DATA SUPPLIED.
-------------------------
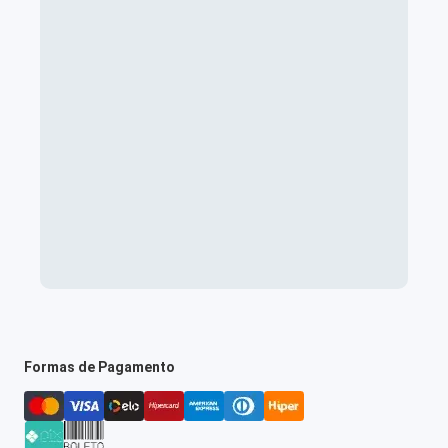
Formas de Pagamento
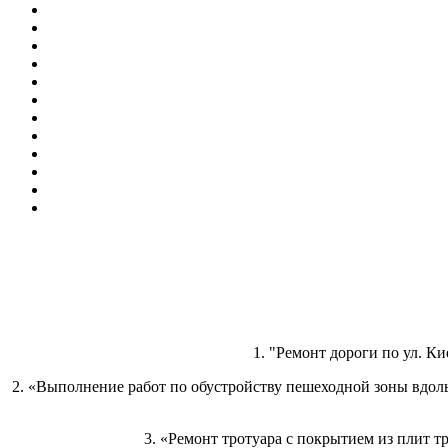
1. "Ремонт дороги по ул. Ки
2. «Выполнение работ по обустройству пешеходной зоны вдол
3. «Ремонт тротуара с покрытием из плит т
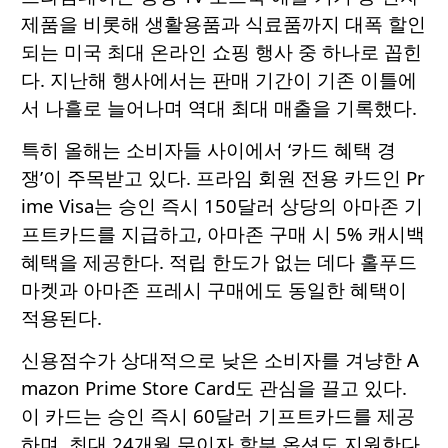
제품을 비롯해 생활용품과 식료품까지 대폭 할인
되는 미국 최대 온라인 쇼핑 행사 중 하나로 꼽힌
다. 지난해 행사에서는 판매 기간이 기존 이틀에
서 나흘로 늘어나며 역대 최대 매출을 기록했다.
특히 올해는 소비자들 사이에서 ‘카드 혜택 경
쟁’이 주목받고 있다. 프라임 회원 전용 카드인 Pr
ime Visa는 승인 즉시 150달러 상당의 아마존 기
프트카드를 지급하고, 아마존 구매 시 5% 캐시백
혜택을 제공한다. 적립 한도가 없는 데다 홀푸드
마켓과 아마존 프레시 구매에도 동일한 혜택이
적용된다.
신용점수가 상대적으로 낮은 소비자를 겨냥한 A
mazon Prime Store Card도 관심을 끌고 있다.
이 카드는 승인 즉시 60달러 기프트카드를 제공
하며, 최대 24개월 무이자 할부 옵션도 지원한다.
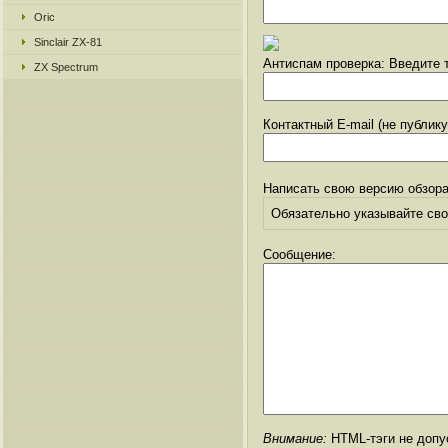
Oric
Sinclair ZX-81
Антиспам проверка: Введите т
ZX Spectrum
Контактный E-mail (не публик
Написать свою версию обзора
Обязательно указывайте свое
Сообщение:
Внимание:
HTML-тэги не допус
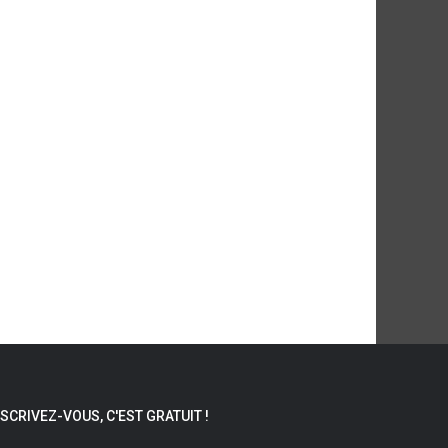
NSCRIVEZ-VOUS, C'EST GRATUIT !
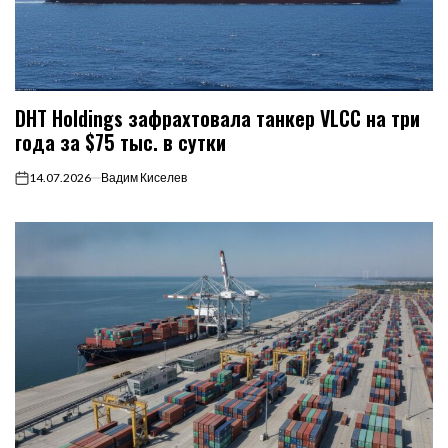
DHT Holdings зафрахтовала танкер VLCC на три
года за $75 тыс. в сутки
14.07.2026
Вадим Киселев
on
-------------------------
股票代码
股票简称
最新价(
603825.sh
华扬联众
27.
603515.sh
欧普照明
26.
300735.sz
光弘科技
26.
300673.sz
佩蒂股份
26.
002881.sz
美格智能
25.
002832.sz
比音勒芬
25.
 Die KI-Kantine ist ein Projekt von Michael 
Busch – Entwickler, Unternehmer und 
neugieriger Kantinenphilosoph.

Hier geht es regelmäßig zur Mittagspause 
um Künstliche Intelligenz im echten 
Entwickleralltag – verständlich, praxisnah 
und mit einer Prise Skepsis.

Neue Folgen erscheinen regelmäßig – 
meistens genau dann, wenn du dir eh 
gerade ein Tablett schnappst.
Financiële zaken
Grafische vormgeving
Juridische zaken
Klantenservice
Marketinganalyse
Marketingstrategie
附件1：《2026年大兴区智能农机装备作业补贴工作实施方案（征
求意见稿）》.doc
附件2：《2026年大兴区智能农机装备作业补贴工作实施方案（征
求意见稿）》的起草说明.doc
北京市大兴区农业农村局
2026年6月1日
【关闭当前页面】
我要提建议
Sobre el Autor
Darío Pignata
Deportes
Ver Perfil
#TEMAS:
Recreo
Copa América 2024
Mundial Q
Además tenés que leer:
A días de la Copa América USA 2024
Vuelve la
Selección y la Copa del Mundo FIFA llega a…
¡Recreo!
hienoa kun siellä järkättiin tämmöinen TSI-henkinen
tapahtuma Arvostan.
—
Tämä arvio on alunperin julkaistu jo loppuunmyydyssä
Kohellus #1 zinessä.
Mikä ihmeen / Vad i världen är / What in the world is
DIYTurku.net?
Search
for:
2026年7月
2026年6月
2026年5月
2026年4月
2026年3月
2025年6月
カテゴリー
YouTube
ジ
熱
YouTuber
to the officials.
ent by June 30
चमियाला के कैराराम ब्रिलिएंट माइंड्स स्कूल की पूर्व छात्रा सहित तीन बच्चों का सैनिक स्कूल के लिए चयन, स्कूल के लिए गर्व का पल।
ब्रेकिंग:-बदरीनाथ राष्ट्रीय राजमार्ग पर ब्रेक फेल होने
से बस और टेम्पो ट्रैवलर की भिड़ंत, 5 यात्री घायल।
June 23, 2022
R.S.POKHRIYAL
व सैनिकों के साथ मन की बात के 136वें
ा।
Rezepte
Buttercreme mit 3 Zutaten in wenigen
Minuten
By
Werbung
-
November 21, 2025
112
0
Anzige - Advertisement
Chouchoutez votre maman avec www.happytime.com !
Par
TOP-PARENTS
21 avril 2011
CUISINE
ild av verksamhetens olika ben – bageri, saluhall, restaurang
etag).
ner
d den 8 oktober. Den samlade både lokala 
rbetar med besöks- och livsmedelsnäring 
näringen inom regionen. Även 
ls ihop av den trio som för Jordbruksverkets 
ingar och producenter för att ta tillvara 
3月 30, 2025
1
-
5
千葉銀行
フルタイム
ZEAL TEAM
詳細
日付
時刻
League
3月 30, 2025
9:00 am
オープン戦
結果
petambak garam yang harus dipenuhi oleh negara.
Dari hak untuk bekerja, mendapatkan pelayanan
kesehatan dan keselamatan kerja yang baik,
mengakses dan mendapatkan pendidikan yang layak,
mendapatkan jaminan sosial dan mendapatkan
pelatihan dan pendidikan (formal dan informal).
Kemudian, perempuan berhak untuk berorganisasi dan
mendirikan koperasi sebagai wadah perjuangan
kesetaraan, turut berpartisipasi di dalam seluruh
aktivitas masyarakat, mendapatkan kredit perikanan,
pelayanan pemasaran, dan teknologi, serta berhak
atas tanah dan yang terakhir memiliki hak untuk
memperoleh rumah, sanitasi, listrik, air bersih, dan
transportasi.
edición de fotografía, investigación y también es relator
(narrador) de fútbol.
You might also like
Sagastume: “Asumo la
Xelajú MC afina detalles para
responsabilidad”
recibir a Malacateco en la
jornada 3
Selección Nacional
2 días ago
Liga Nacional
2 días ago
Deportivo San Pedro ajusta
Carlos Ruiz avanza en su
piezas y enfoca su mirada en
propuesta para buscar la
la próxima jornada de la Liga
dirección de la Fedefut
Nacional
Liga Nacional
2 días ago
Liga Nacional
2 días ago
-------------------------
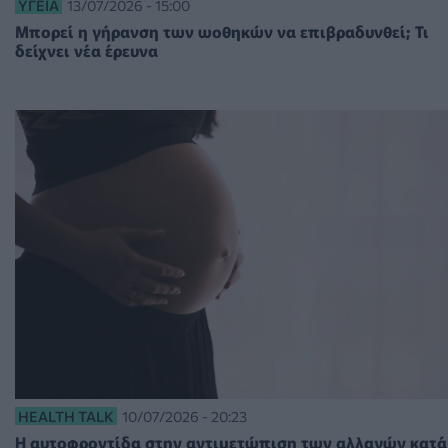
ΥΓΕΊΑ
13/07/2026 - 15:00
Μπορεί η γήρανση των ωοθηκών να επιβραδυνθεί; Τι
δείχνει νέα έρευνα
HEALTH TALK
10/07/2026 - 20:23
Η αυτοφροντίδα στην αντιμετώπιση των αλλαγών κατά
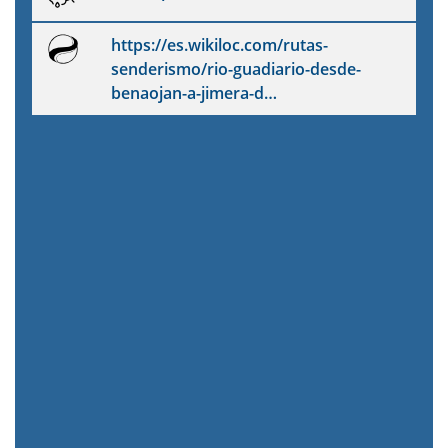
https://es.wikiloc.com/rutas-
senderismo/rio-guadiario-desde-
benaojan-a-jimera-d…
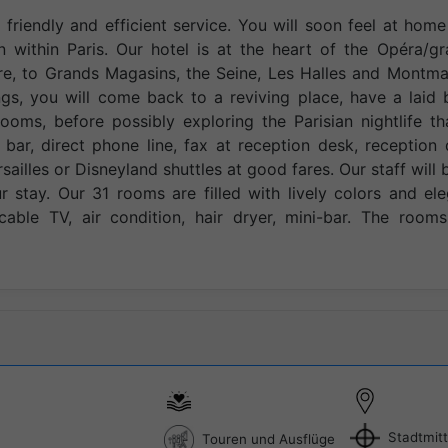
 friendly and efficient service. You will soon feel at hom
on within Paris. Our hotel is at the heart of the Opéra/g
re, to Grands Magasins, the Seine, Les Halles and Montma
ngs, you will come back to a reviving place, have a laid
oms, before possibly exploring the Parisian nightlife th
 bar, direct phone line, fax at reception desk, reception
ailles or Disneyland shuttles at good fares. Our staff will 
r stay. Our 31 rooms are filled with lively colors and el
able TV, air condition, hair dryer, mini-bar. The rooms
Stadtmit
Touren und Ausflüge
-------------------------
List each line of the entries that holds the string "regelmäßig".

Hier geht es regelmäßig zur Mittagspause 
Neue Folgen erscheinen regelmäßig – 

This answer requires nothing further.